Microsoft: “Privacy diritto umano”

Fotografia: Microsoft difende la privacy (pio3 / Shutterstock.com)

 

Le polemiche nei confronti di Facebook per lo scandalo Cambridge Analytica non si placano. Dopo il duro attacco arrivato un mese fa da Tim Cook, ceo di Apple – “La privacy per noi è un diritto umano, una libertà civile. E’ come la libertà di espressione e la libertà di stampa” – la riservatezza dei dati personali è stata al centro di un discorso della Microsoft che ha fatto pensare a una ‘strigliata’ al social di Mark Zuckerberg.

La privacy è un diritto umano.

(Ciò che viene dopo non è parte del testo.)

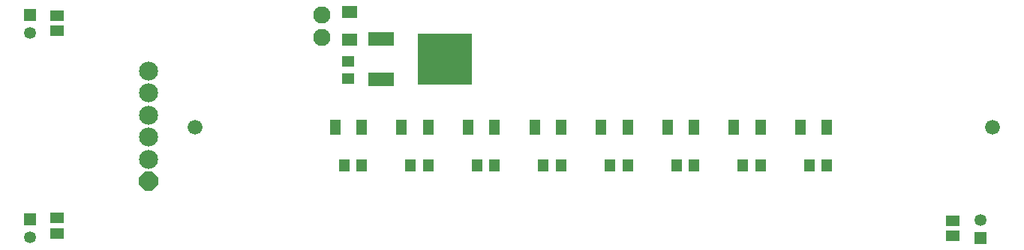
<source format=gts>
G04*
G04 #@! TF.GenerationSoftware,Altium Limited,Altium Designer,22.9.1 (49)*
G04*
G04 Layer_Color=8388736*
%FSLAX44Y44*%
%MOMM*%
G71*
G04*
G04 #@! TF.SameCoordinates,82FFAF5D-3DE1-49B7-988C-51480E2A03B1*
G04*
G04*
G04 #@! TF.FilePolarity,Negative*
G04*
G01*
G75*
%ADD20R,6.2000X5.8000*%
%ADD21R,3.0000X1.6000*%
%ADD23R,1.5000X1.3000*%
%ADD24R,1.7500X1.3500*%
%ADD25R,1.1500X1.7500*%
%ADD26R,1.4000X1.1500*%
%ADD27R,1.1500X1.4000*%
%ADD28C,1.9500*%
%ADD29C,2.1500*%
%ADD30P,2.3272X8X112.5*%
%ADD31R,1.3500X1.3500*%
%ADD32C,1.3500*%
%ADD33C,1.6740*%
D20*
X531800Y227150D02*
D03*
D21*
X460000Y204300D02*
D03*
Y250000D02*
D03*
D23*
X94000Y47750D02*
D03*
Y30250D02*
D03*
X94000Y276750D02*
D03*
Y259250D02*
D03*
X1105000Y27250D02*
D03*
Y44750D02*
D03*
D24*
X424000Y281000D02*
D03*
Y249000D02*
D03*
D25*
X438000Y150000D02*
D03*
X408000D02*
D03*
X933000D02*
D03*
X963000D02*
D03*
X858000D02*
D03*
X888000D02*
D03*
X783000D02*
D03*
X813000D02*
D03*
X708000D02*
D03*
X738000D02*
D03*
X633000D02*
D03*
X663000D02*
D03*
X558000D02*
D03*
X588000D02*
D03*
X483000D02*
D03*
X513000D02*
D03*
D26*
X422250Y225000D02*
D03*
Y205000D02*
D03*
D27*
X738000Y107000D02*
D03*
X718000D02*
D03*
X813000D02*
D03*
X793000D02*
D03*
X888000D02*
D03*
X868000D02*
D03*
X438000D02*
D03*
X418000D02*
D03*
X963000D02*
D03*
X943000D02*
D03*
X663000D02*
D03*
X643000D02*
D03*
X588000D02*
D03*
X568000D02*
D03*
X513000D02*
D03*
X493000D02*
D03*
D28*
X392600Y252300D02*
D03*
Y277700D02*
D03*
D29*
X197000Y214000D02*
D03*
Y189000D02*
D03*
Y164000D02*
D03*
Y114000D02*
D03*
Y139000D02*
D03*
D30*
Y89000D02*
D03*
D31*
X1136000Y25000D02*
D03*
X64000Y46000D02*
D03*
X64000Y277000D02*
D03*
D32*
X1136000Y45000D02*
D03*
X64000Y26000D02*
D03*
X64000Y257000D02*
D03*
D33*
X1150000Y150000D02*
D03*
X250000D02*
D03*
M02*

</source>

Quando usiamo i dati, dobbiamo assicurarci che controlliamo la
situazione“. A dichiararlo l’amministratore delegato dell’azienda di Redmond, Satya Nadella, che ha richiamato alle proprie responsabilità le società tecnologiche: “Dobbiamo creare fiducia nella tecnologia e abbiamo bisogno di principi che guidino le cose che facciamo e che condizioneranno il futuro“.

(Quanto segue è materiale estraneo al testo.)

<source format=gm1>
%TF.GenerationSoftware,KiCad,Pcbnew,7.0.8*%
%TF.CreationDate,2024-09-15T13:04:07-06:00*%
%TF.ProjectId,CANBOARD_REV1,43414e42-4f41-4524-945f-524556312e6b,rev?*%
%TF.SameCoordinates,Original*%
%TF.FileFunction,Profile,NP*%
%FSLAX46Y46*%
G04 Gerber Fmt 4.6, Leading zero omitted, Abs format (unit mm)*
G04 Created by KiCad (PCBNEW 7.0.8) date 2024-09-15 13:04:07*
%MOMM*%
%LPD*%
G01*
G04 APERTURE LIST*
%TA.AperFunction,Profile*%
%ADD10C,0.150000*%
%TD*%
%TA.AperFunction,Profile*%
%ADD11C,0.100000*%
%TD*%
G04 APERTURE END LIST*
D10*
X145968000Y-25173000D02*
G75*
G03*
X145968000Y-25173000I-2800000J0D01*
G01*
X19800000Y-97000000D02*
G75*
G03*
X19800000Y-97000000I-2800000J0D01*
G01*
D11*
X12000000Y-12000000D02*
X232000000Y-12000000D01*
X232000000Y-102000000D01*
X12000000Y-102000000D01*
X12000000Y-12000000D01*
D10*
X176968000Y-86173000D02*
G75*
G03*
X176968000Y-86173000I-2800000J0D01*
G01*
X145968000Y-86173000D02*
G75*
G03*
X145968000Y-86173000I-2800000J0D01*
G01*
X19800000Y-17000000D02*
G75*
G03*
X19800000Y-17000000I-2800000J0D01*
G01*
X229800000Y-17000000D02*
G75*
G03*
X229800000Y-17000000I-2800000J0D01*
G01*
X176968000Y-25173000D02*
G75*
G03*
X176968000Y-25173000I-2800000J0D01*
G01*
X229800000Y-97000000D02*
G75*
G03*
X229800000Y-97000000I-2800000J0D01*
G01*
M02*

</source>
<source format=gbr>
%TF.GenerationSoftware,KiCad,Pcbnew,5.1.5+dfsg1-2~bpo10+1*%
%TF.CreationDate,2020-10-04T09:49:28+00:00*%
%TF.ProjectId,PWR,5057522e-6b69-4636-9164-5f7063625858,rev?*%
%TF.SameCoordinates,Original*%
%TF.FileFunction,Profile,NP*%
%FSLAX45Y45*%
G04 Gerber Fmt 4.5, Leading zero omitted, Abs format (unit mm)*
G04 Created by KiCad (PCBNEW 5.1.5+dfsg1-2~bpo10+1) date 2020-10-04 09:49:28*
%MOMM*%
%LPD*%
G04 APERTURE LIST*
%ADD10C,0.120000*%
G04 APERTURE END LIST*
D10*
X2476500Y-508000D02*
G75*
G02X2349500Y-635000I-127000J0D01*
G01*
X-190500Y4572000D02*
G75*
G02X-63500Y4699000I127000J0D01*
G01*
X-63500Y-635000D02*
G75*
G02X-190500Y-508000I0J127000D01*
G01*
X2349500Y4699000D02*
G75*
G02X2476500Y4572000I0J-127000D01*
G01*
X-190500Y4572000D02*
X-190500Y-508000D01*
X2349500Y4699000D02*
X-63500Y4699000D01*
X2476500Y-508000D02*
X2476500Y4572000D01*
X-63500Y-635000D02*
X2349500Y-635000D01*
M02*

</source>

Le riflessioni sono arrivate dal palco della Build, la conferenza degli sviluppatori di Microsoft che segue di pochi giorni proprio quella di Facebook. Appuntamenti importanti per i big della Silicon Valley (oggi è in programma quella di Google), perchè rappresentano un momento di confronto con ingegneri e tecnici che sfruttano le potenzialità delle piattaforme con le applicazioni. Ed è stata proprio un’app a dare il via alla vicenda Cambridge Analytica, accusata di aver usato i dati di 87 milioni di persone per fini politici. Vicenda per cui Zuckerbeg si è scusato davanti al Congresso Usa.

Satya Nadella ha spiegato che tra i pilastri della società fondata da Bill Gates c’è la privacy, la Gdpr, la nuova normativa europea sulla protezione dei dati a cui l’azienda lavora duro per uniformarsi, ma anche la cybersecurity, per cui la società si è resa promotrice di una “Convenzione di Ginevra delle aziende tecnologiche”. “Abbiamo la responsabilità di assicurare che le tecnologie rafforzino tutti, utenti e aziende, e che creino lavoro” ha sottolineato Nadella.

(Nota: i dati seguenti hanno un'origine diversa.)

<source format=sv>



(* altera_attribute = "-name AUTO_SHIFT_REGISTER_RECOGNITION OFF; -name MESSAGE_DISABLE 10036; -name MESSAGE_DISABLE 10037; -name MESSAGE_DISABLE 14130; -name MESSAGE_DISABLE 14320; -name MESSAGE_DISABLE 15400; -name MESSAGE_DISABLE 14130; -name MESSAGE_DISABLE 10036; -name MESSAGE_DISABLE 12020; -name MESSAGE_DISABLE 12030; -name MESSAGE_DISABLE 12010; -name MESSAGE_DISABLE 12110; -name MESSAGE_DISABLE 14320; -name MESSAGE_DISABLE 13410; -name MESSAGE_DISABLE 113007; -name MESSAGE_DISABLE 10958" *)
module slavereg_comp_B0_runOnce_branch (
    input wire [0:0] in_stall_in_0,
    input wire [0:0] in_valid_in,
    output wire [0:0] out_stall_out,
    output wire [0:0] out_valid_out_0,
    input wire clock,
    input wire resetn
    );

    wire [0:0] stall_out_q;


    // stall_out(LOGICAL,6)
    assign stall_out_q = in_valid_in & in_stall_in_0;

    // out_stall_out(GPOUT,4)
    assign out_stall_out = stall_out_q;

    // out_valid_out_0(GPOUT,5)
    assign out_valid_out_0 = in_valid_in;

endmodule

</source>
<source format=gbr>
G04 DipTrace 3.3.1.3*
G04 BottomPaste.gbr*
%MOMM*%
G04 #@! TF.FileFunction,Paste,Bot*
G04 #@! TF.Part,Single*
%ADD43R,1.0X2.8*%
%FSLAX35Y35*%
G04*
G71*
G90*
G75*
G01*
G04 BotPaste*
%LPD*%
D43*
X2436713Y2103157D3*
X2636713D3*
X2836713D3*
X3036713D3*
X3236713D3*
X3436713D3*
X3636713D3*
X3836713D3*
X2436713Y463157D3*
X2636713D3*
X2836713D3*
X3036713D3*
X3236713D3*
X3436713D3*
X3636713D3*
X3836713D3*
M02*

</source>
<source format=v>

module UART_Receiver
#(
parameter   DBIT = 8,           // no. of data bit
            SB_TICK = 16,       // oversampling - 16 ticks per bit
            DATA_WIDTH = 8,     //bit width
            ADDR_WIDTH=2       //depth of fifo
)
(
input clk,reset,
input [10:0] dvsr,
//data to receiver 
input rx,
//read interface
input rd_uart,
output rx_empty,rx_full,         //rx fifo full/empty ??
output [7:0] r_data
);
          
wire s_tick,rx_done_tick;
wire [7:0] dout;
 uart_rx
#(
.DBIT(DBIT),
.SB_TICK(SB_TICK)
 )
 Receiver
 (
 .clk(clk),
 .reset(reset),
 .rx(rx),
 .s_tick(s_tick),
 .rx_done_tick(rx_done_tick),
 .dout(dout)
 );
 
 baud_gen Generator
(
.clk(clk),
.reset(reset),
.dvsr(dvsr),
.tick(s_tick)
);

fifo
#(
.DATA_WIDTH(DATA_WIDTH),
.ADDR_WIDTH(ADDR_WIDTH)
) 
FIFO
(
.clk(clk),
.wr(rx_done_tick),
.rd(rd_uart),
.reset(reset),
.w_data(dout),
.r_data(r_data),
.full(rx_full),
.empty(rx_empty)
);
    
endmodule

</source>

Tra gli annunci della società dal palco di Seattle, la creazione del progetto ‘AI for Accessibility’: un programma da 25 milioni di dollari destinato a valorizzare le possibilità offerte dall’Intelligenza artificiale (AI) per ampliare le capacità di oltre un miliardo di soggetti diversamente abili in tutto il mondo.

Sul palco della Build si sono alternati diversi manager di Microsoft, che hanno presentato novità per il cloud Azure, per Microsoft 365, per Edge, il software per navigare su Internet. Ma anche nuove partnership con l’azienda di droni DJI e Qualcomm sul fronte Internet delle Cose e AI. La chiave di tutti gli annunci, molti rivolti alle aziende, è che le innovazioni consentiranno agli sviluppatori di creare esperienze multi dispositivo, multi piattaforma (più dialogo tra Pc e dispositivi mobili), multi sensoriali e caratterizzate dall’Intelligenza Artificiale.

Il mondo sta diventando un computer, inizia a essere incorporato in posti diversi e situazioni diverse,
dall’agricoltura di precisione alla medicina di precisione“, ha ricordato Nadella. “Queste innovazioni – ha spiegato il Ceo citando Hans Jonas, filosofo che si è occupato di etica per la civiltà tecnologica – offrono opportunità incredibili, ma comportano la responsabilità di assicurare che la tecnologia che creiamo sia affidabile e a beneficio di tutti. Bisogna controllare che i progetti e quello che i computer fanno devono essere buone scelte per il futuro“.